Lenovo G580 – enabling ethernet under linux

I recently bought a Lenovo G580 laptop to do my development stuff on, and while the wireless works ‘out-of-the-box’ on most linux distros, I found that the ethernet port was the one thing that wasn’t automatically detected and installed by Mint 14’s setup.

After a quick trawl on the internet I found the solution, and thought I’d share it here too for anyone else who might run into the same problem. As far as I know this works for Mint and Ubuntu and may well work for other Debian-based distros.

Disclaimer: anything you do is at your own risk, don’t blame me if your computer blows up or a dog runs off with your Gran’s false teeth.

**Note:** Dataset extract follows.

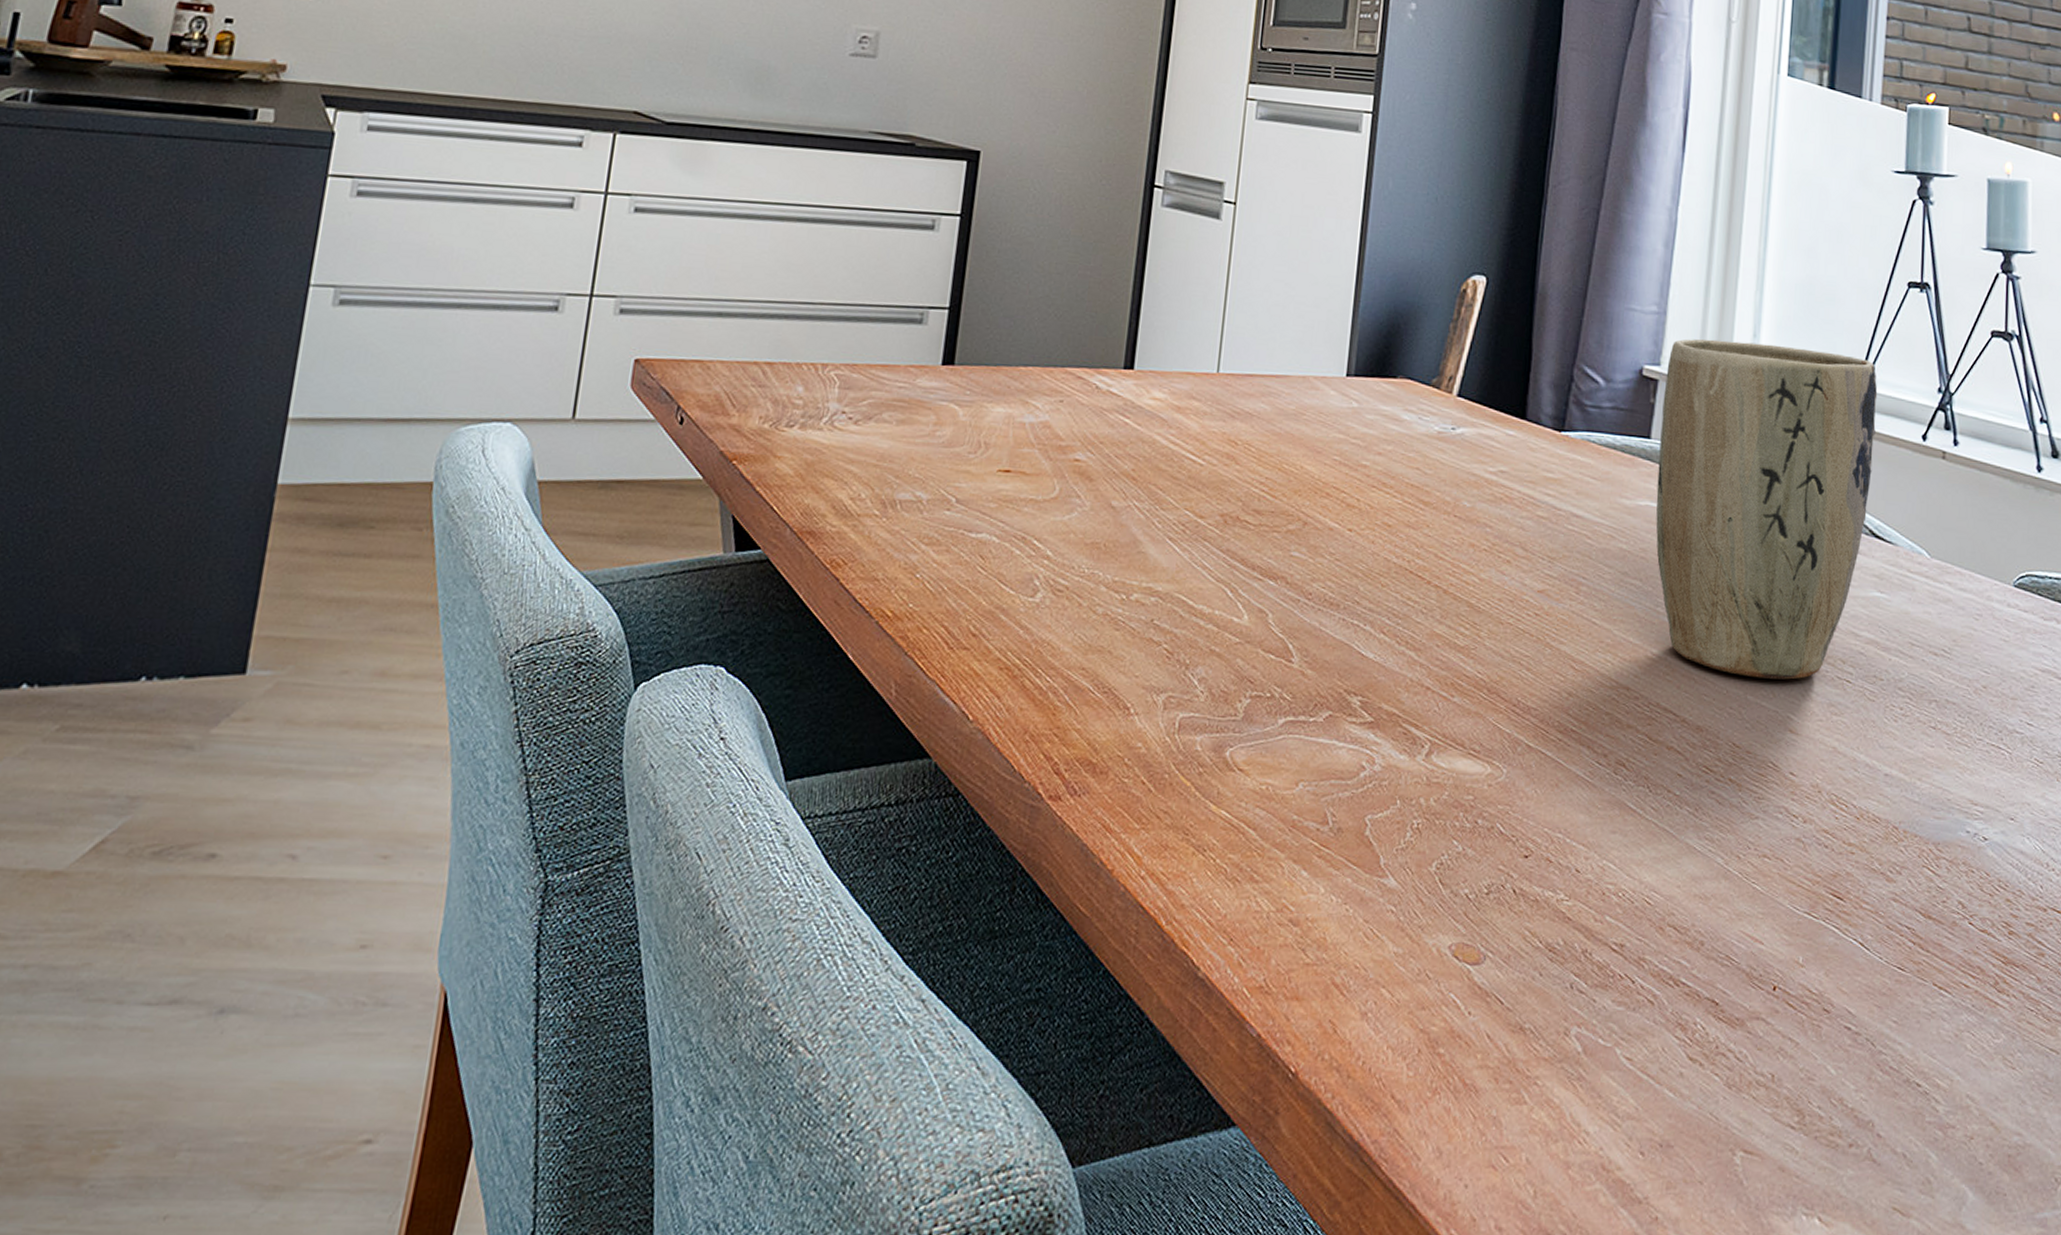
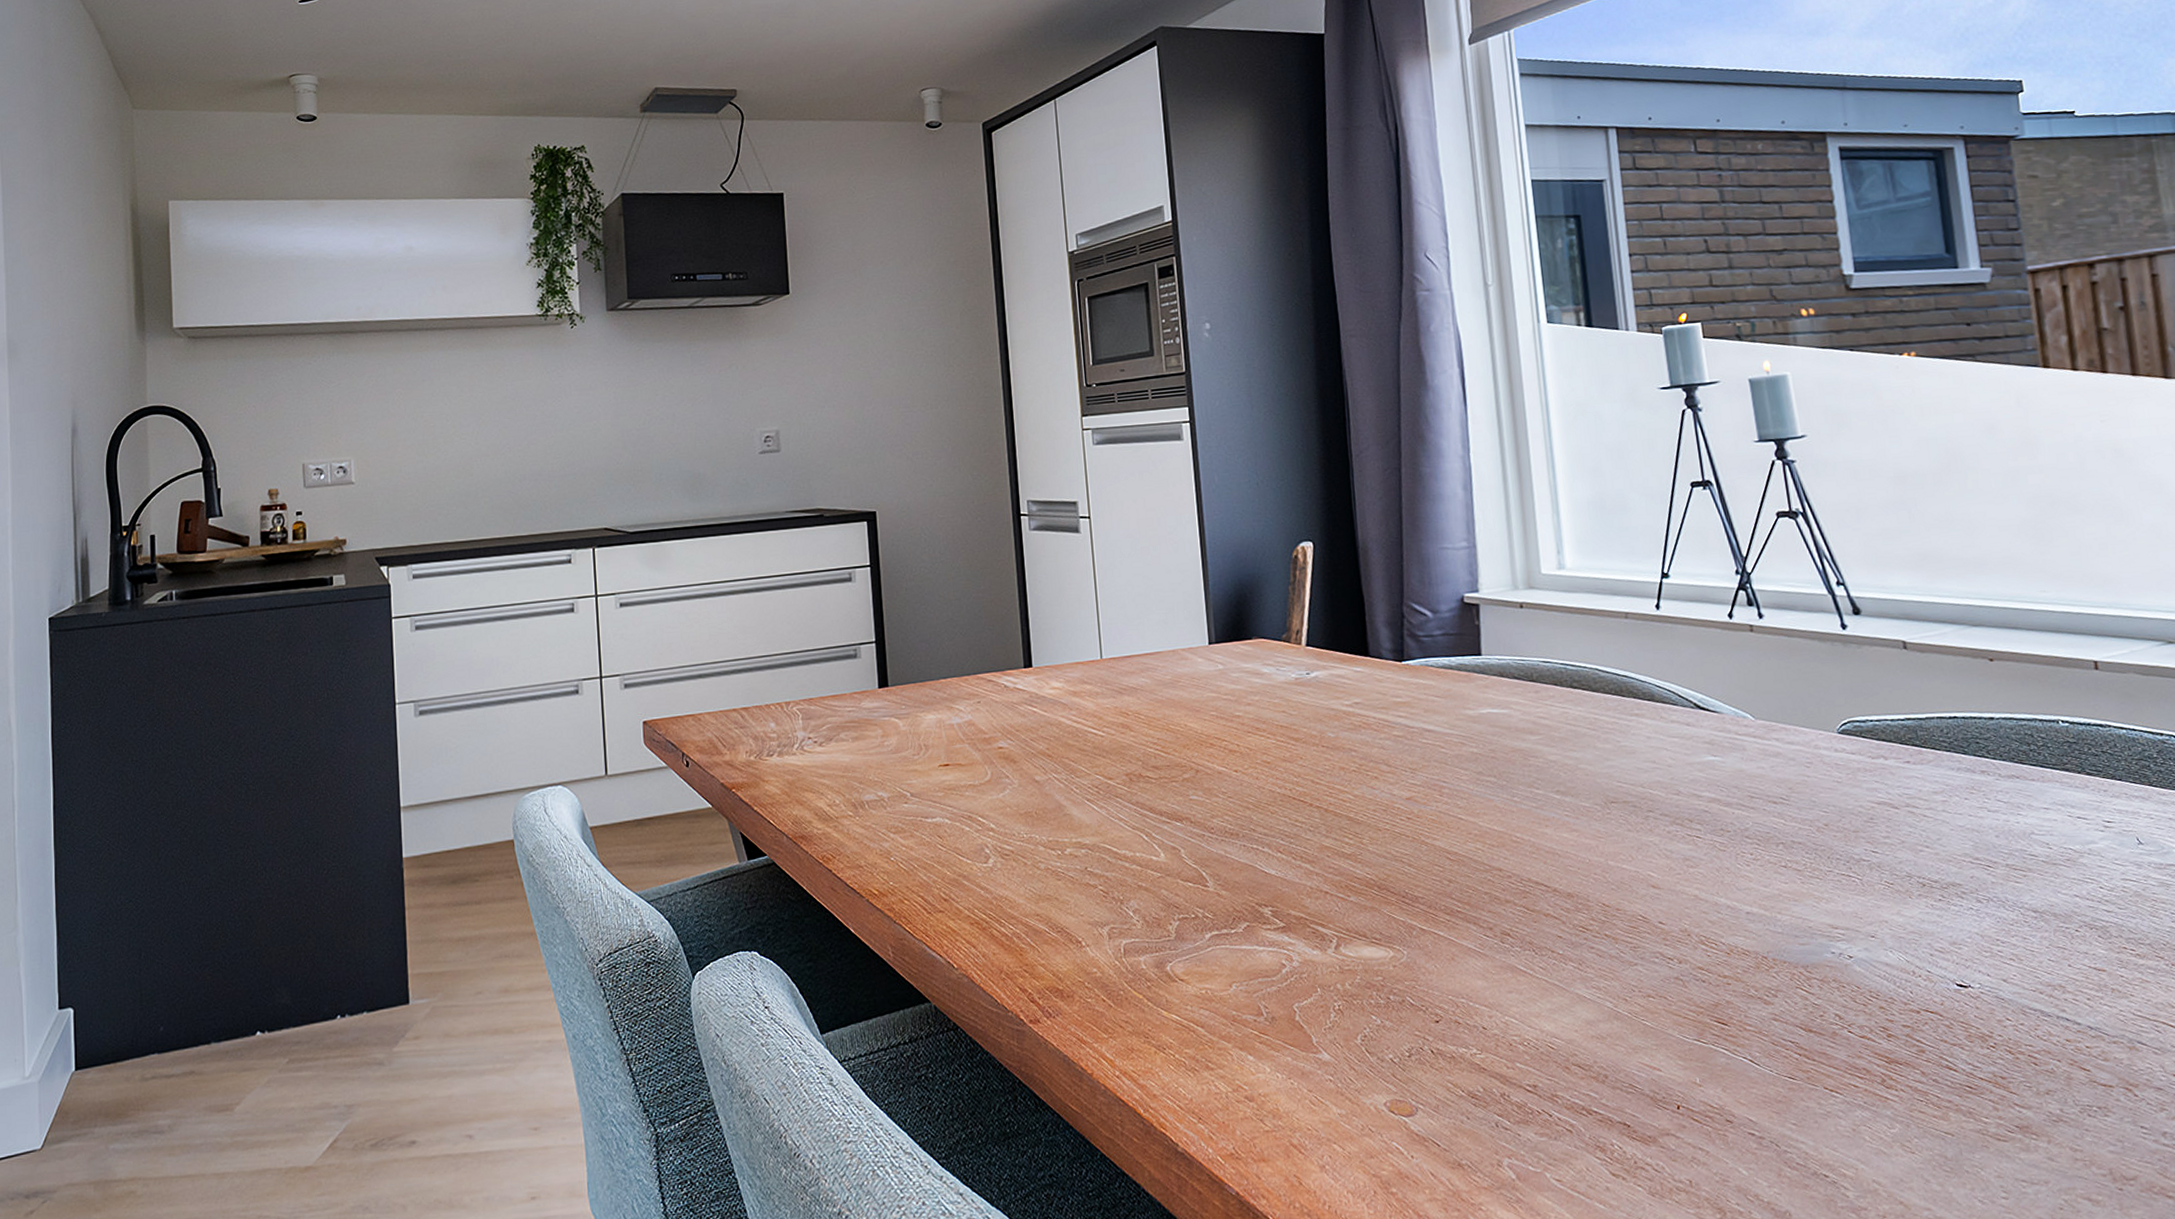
plant pot: present [1656,339,1878,680] -> none [1484,555,1689,846]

  1. Download compat-wireless-2012-02-28-p.tar.bz2 from http://linuxwireless.org/download/compat-wireless-2.6/. Ensure that it’s that exact file, anything with a later date won’t work. And yes, I’m aware that the link and filename have ‘wireless’ all over them. Trust me.
  2. Open a terminal and browse to wherever you downloaded the files. In my case it was ~/Downloads.
  3. Enter the following commands, in order:
    tar -xvf compat-wireless-2012-02-28-p.tar
    cd compat-wireless-2012-02-28-p
    scripts/driver-select alx
    make
    make install
    modprobe alx
  4. That should be it. You’re basically building the drivers from source and installing them.

It’s not complicated, but it’s a pain in the neck if you don’t know where to turn and want a quick fix.

Credit where it’s due, I found this solution here, which in turn pointed to here.

7 Responses

  1. Steve says:

    Was this a Win 8 or a Win 7 G580? I’m looking at getting one but the whole UEFI thing sounds like a complete mess.

    How easy was it to install Linux on it – apart from the problem with the wired network?

    Steve

  2. Adam says:

    This was a Win 8 one unfortunately.

    UEFI was a complete pain in the backside, but I managed to figure it out in a couple of days. I actually wrote a complete guide to how I did it on the LinuxMint forums > http://forums.linuxmint.com/viewtopic.php?f=42&t=121912 .

    It was actually really easy to install Linux on it. Hit F12 at boot and you can switch from UEFI to BIOS mode, and providing you’ve made some free space on the disc for a partition or two, you can just install as normal. The trick comes in converting that install from a BIOS one to a UEFI one, so that you don’t need to keep going in and switching between the two modes.

  3. Lollpop says:

    I would love to re post this entry on my own website will that be okay

  4. Adam says:

    Depends, what is your website?

  5. kalombo says:

    Thanks man, I’ve been sweating with this all weekend. Just one question are the changes persistant?

  6. Adam says:

    Yes 🙂

    I made these changes once, and never had to do it again. I’ve even done a few apt-get upgrades too and not lost it, so far so good.

  7. kai says:

    I have a Lenovo G580 and I’m trying to get linux to work on it. My problem is greater than simply getting linux installed. I completely whiped the drive to install linux fresh and now I’m having trouble with stuff like getting my ethernet, wireless and GUI to work properly. I didn’t think anything of it. But now I’m wondering, since this is a new one released in Feb, if maybe they added some new feature where if you do that it disables all that stuff? That would be real cheap. I’m going to try using Linux Minth 14 and see if that works. If you have any ideas or tips I’d be happy to hear them!

    My how I hate UEFI and Windows 8!!!!